EAM-Tools erweitern ihren Fokus

14. Oktober 2015

Die meisten Tools für das Enterprise Architecture Management (EAM) haben ihren Fokus in den vergangenen Jahren deutlich erweitert, u. a. in Richtung Strategie und Portfolio Management. In den Bereichen Modellierung, Visualisierung und methodischen Frameworks gibt es kaum noch Differenzierungsmöglichkeiten. Diese Einschätzung findet sich in einer aktuellen Studie der Firma Forrester. Angesichts zunehmender Anforderungen hinsichtlich der Digitalisierung von Unternehmen und einer aktiven Gestaltung der Kundenerfahrung benötigen Enterprise Architekten neue Tools, um mit wichtigen Stakeholdern zusammenzuarbeiten und nützliche Erkenntnisse zu gewinnen.

Waren EAM-Tools ursprünglich darauf ausgerichtet, die Systemlandschaft eines Unternehmens zu dokumentieren, so haben sie sich zwischenzeitlich zu umfangreichen Plattformen weiterentwickelt, die u. a. auch betriebswirtschaftliche Aspekte umfassen (z. B. Kostensimulationen) und andere Aufgaben des IT-Managements unterstützen, insbesondere das Management des IT-Portfolios. Damit geraten sie in Konkurrenz zu strategischen Planungswerkzeugen und Portfolio-Management-Tools. Hersteller solcher Systeme bewegen sich ihrerseits in Richtung Enterprise Architecture Management, teilweise durch Eigenentwicklungen, aber auch durch Firmenübernahmen.

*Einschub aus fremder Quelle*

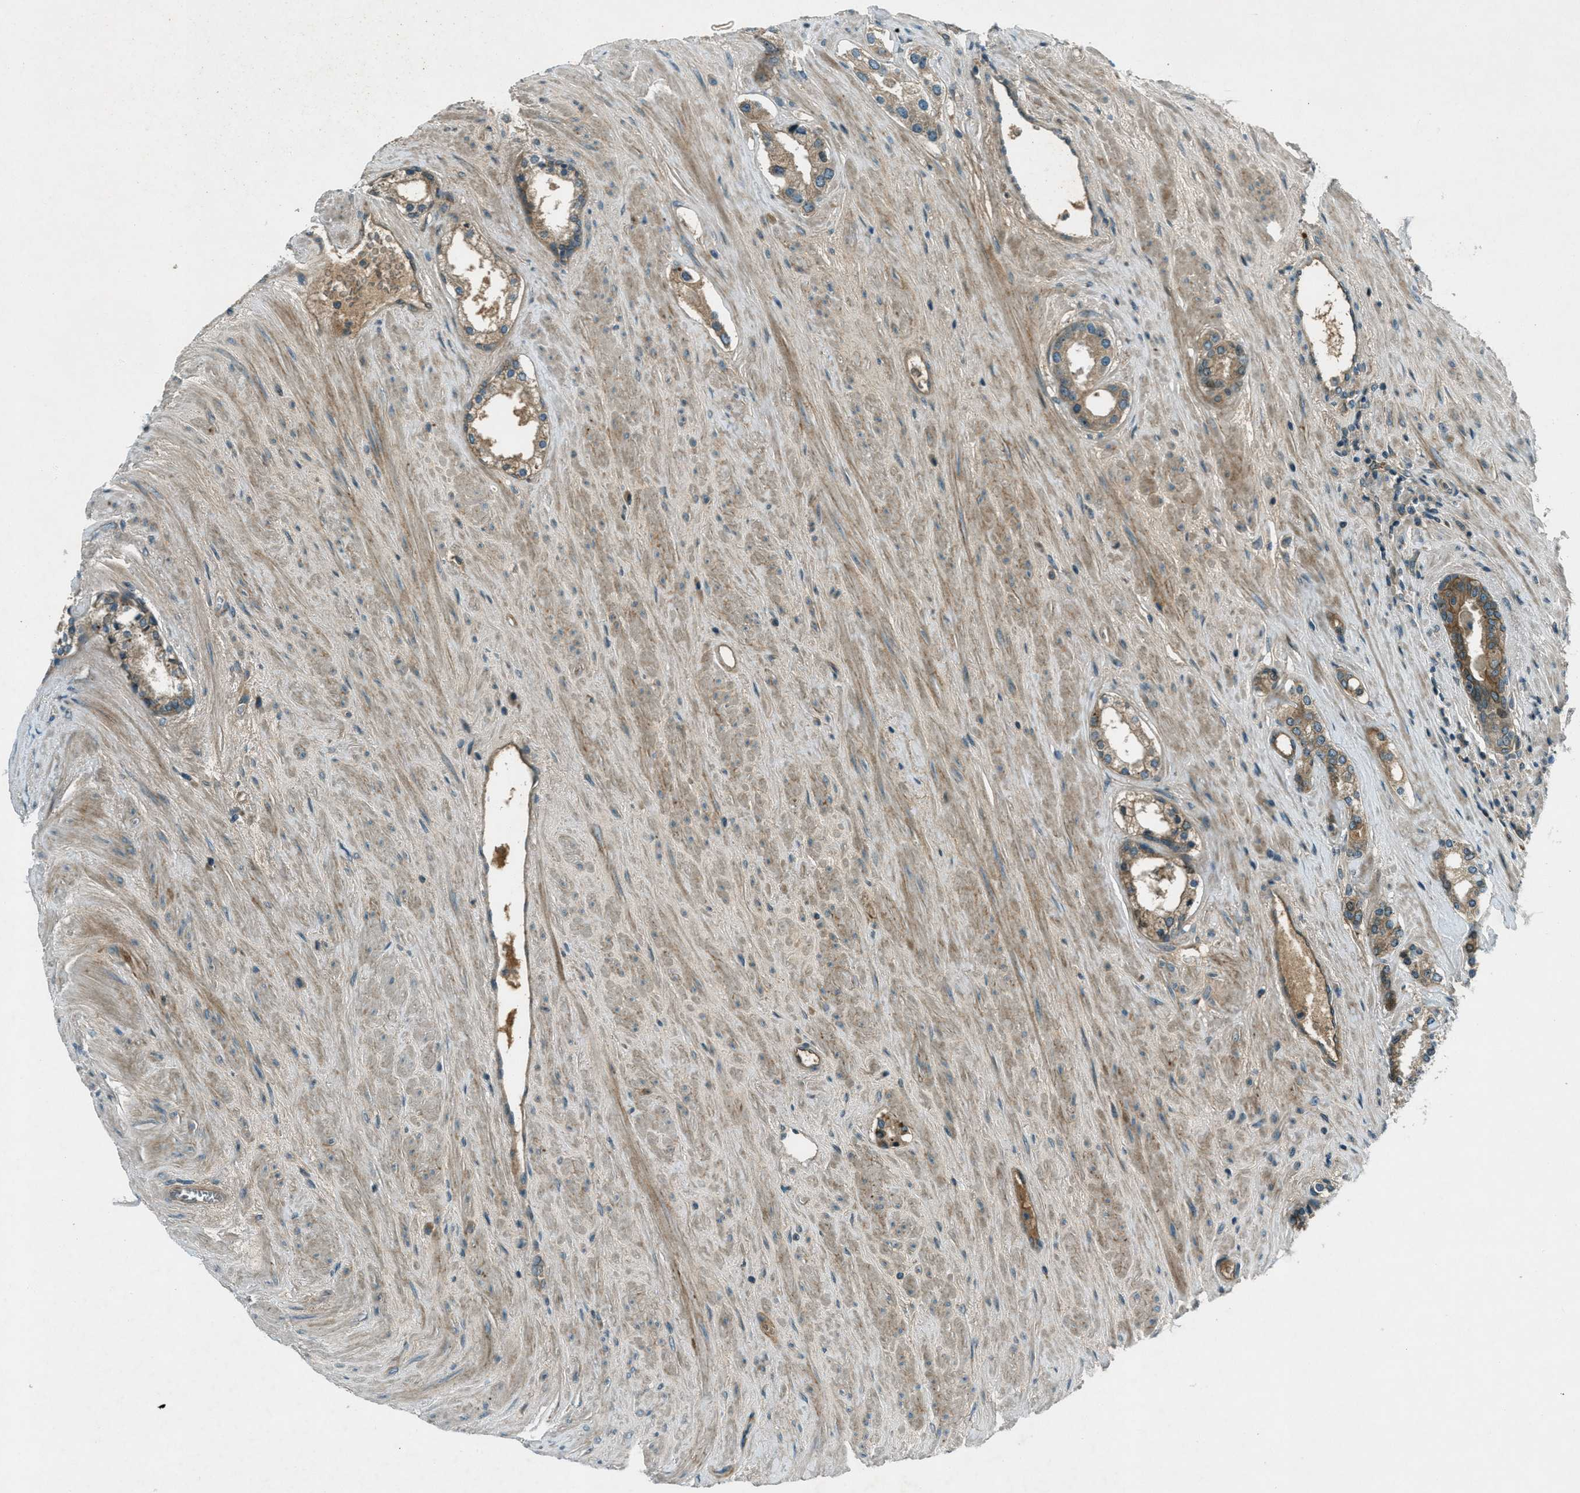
{"staining": {"intensity": "moderate", "quantity": ">75%", "location": "cytoplasmic/membranous"}, "tissue": "prostate cancer", "cell_type": "Tumor cells", "image_type": "cancer", "snomed": [{"axis": "morphology", "description": "Adenocarcinoma, High grade"}, {"axis": "topography", "description": "Prostate"}], "caption": "Immunohistochemical staining of human high-grade adenocarcinoma (prostate) shows medium levels of moderate cytoplasmic/membranous protein positivity in approximately >75% of tumor cells. (DAB (3,3'-diaminobenzidine) IHC with brightfield microscopy, high magnification).", "gene": "STK11", "patient": {"sex": "male", "age": 71}}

Auf den ersten Blick scheint sich der Funktionsumfang der meisten EA-Tools zu ähneln. Dennoch haben die einzelnen Systeme bestimmte Schwerpunktbereiche, die sie besonders gut abdecken. Von daher empfiehlt Forrester vor der Toolauswahl die eigene Ausrichtung der Enterprise Architecture-Aktivitäten genau zu untersuchen und auch abzuschätzen, in welche Richtung sie sich entwickeln werden. Welche Rolle spielt die Enterprise Architecture auf dem Weg von der Strategie bis zur technischen Ausführung? Welche Informationen werden hierbei von welchen Stakeholdern benötigt?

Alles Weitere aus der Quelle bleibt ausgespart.